§ **Work to be completed**
Rewrite the records below, replacing every "chart" with "graph" and keeping everything else the same. Leave the pictures out.

:::::

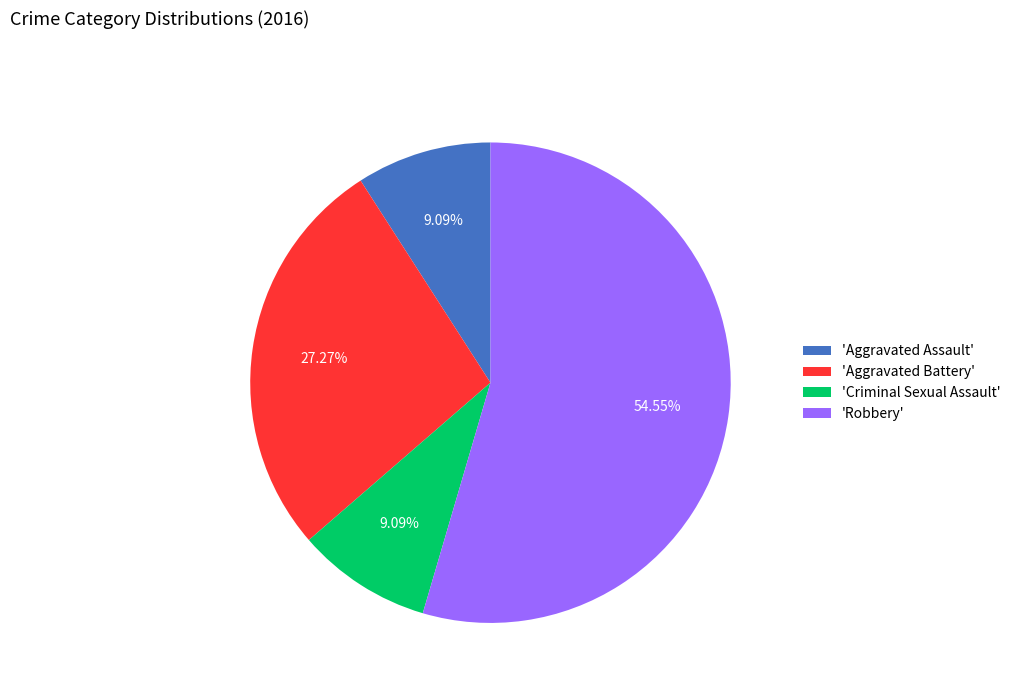

Combined, do 'Robbery' and 'Criminal Sexual Assault' account for over 50%?

Yes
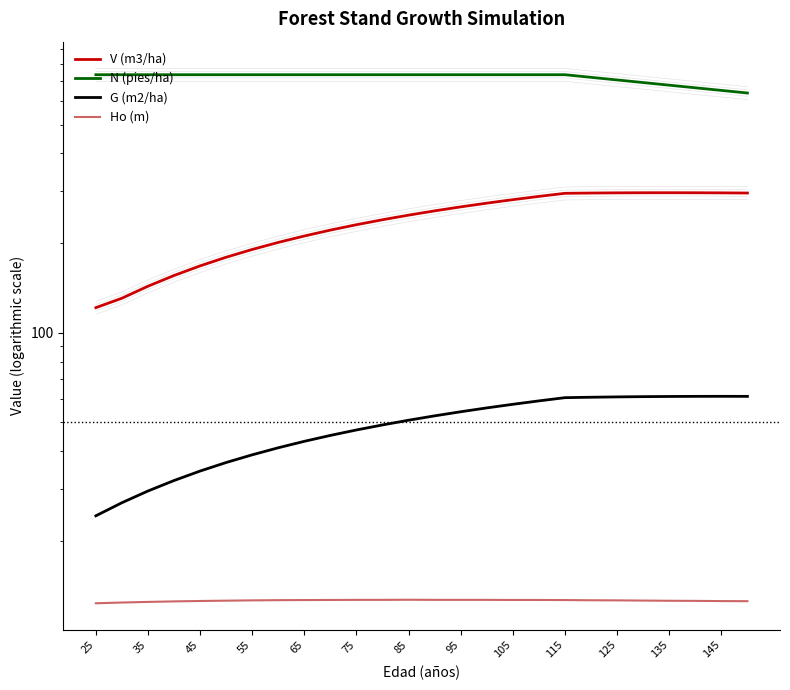

Does the chart display data point markers on the line(s)?

No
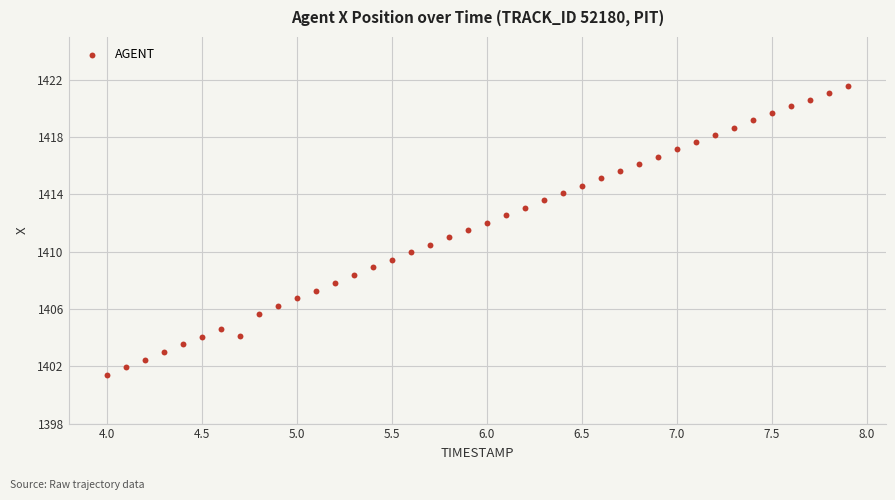

What is the range of X values (max minus min)?

3.9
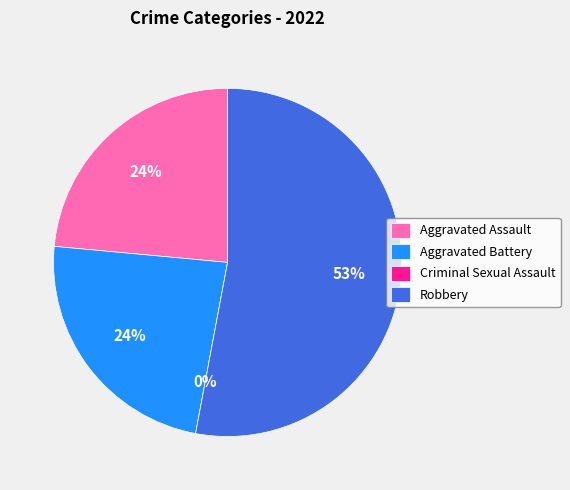

Which category accounts for the majority?

Robbery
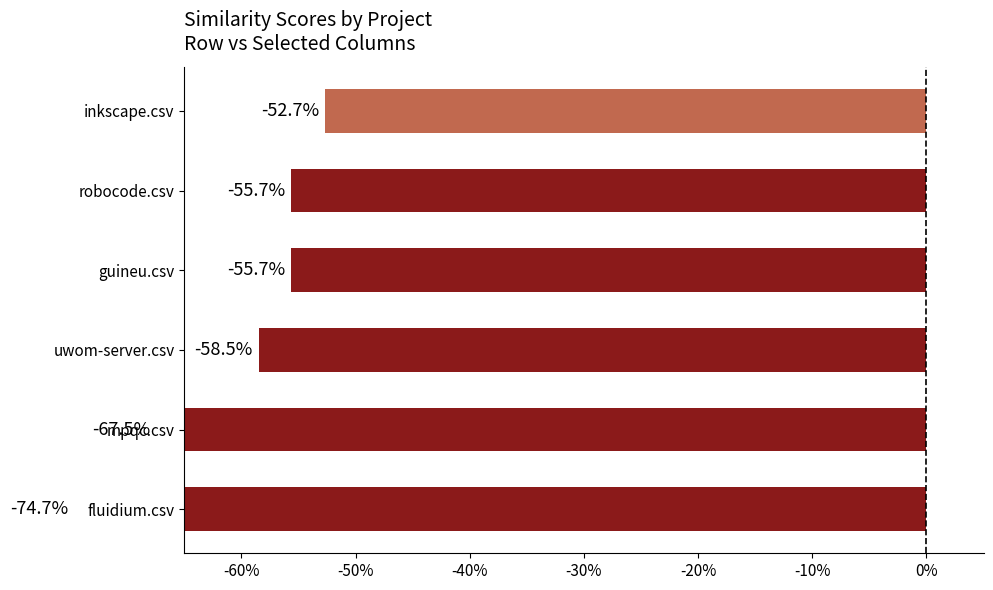

How many bars are there in total?

6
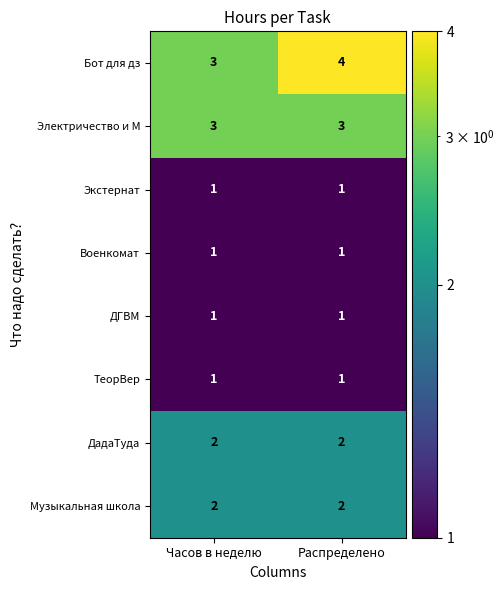

What is the minimum value shown in the chart?

1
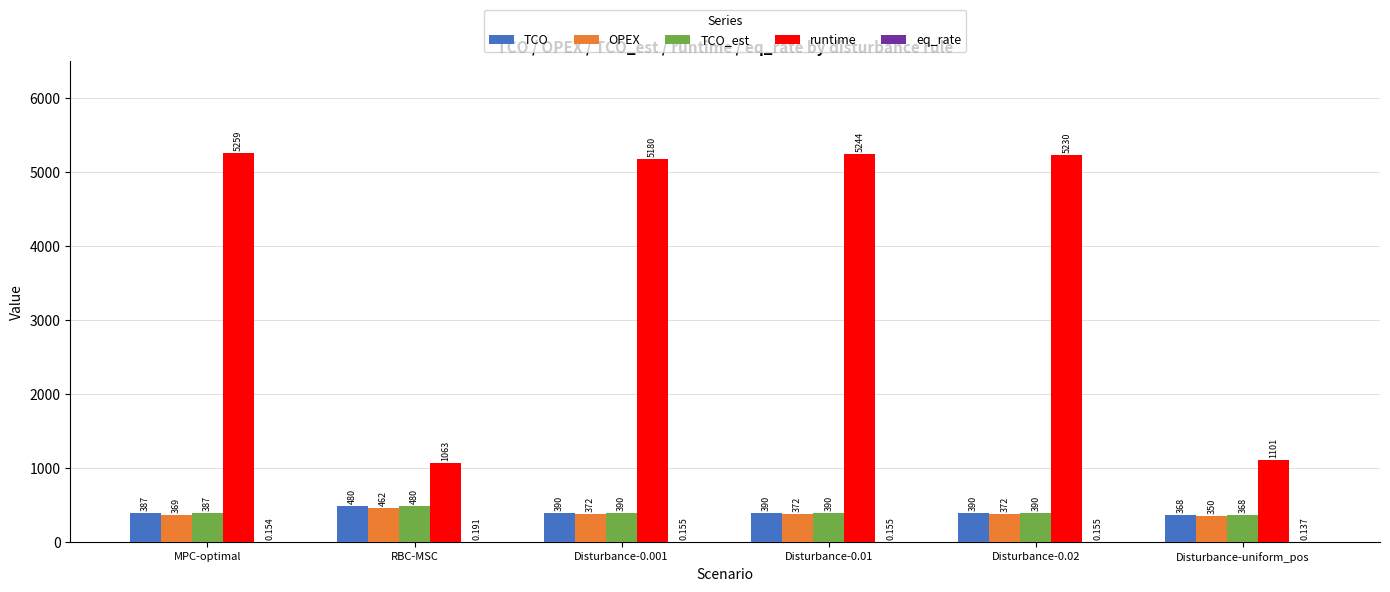

Is it true that TCO_est equals 387.0 at MPC-optimal?

True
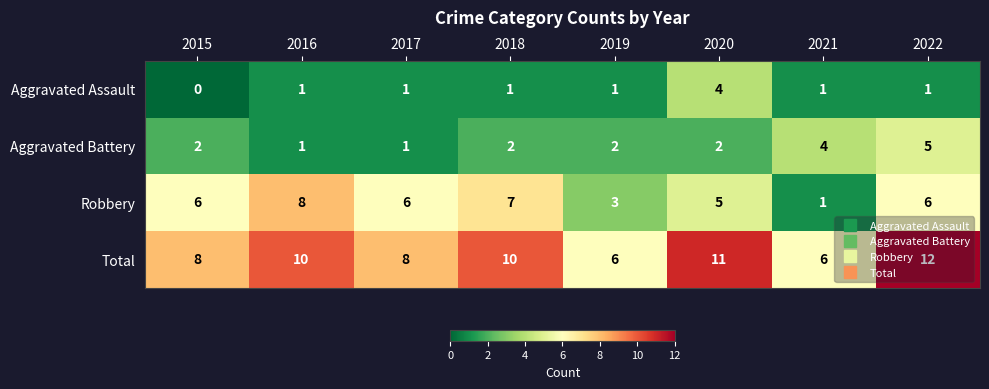

True or false: Aggravated Battery has a value of 1 at 2017.

True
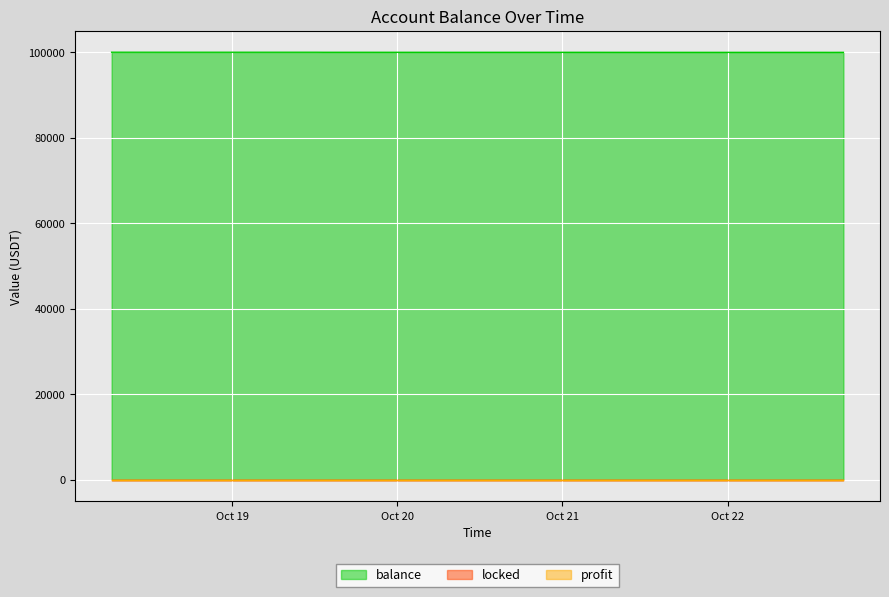

True or false: locked and profit intersect in this chart.

False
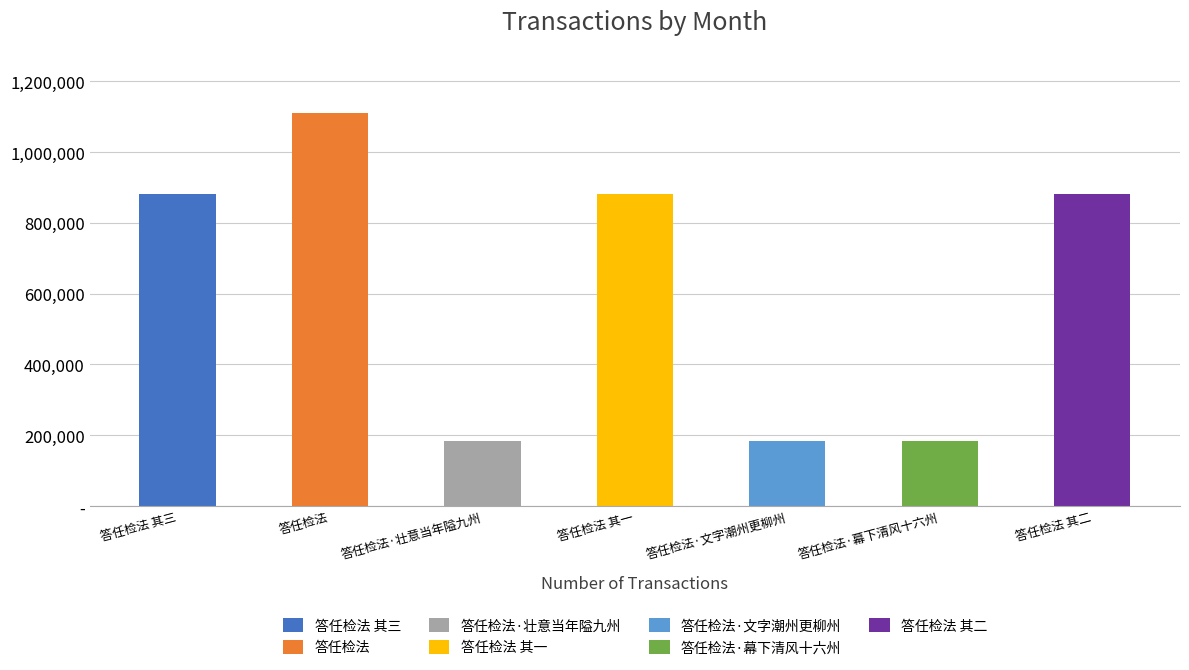

How many values are below 882968?

3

:::::

§ **The answer**
Combined, do 'Robbery' and 'Criminal Sexual Assault' account for over 50%?

Yes

Does the graph display data point markers on the line(s)?

No

What is the range of X values (max minus min)?

3.9

Which category accounts for the majority?

Robbery

How many bars are there in total?

6

What is the minimum value shown in the graph?

1

Is it true that TCO_est equals 387.0 at MPC-optimal?

True

True or false: Aggravated Battery has a value of 1 at 2017.

True

True or false: locked and profit intersect in this graph.

False

How many values are below 882968?

3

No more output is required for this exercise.